Rene Letourneau, for HealthLeaders Media, April 24, 2014

Factors contributing to a grim economic report from Moody's Investors Service include low rate increases from commercial payers, Medicare and Medicaid rate cuts, and a shift in payer mix to more governmental payers, says a Moody's analyst.

Expense growth for the not-for-profit hospital sector outpaced revenue growth in fiscal year 2013, says a Moody's Investors Service report released Wednesday.

In its report, "Revenue Growth and Profitability Drop in US Not-for-Profit Hospital Preliminary Medians," Moody's says FY 2013 marks the second year in a row that the annual expense growth rate (4.6%) was higher than the annual revenue growth rate (4.1%).

"The median annual expense growth rate declined in FY 2013 compared to FY 2012, demonstrating a focus on cost containment among hospital operators and the shifting of care to a lower-cost and more efficient setting… The FY 2013 not-for-profit hospital preliminary medians point to continuing operating pressures in the industry. Both the operating margins and operating cash flow margins dropped as revenue growth continued to slow and expense growth continued to surpass revenue growth," the report says.

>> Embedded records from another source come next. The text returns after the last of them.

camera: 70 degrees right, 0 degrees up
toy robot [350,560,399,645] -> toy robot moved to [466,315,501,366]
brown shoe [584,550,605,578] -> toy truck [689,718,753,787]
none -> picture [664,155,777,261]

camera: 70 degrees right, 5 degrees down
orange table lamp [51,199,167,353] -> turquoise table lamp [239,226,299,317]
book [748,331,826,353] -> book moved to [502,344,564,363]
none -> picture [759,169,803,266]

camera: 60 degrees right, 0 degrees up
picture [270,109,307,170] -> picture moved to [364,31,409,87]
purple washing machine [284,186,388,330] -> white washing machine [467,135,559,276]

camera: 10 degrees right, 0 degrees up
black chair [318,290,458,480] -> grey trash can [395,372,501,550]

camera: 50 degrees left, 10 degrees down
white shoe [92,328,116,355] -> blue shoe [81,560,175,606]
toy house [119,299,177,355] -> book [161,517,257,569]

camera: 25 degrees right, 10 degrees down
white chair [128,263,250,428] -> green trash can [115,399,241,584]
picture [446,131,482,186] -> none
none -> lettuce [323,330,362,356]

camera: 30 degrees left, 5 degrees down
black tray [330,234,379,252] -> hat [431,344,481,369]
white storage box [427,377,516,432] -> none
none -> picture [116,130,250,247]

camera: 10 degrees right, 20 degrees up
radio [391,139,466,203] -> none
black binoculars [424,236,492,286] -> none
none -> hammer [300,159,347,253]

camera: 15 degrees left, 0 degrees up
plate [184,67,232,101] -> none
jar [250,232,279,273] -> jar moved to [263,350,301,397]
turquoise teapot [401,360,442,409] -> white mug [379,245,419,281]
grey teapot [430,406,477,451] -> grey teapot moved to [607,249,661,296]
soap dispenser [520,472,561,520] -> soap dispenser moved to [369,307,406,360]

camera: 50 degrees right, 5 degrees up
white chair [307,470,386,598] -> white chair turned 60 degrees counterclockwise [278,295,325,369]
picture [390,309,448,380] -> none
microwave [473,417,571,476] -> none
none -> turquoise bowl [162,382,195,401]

These preliminary medians are based on FY 2013 audited financial statements of about 45% of Moody's entire rated portfolio. Final medians for FY 2013 will be released this summer.

Moody's analyst Jennifer Ewing says the factors contributing to this grim economic report include low rate increases from commercial payers, Medicare and Medicaid rate cuts, a shift in payer mix to more governmental payers, the shift away from inpatient stays to more outpatient and observation care, and an increase in high-deductible health plans.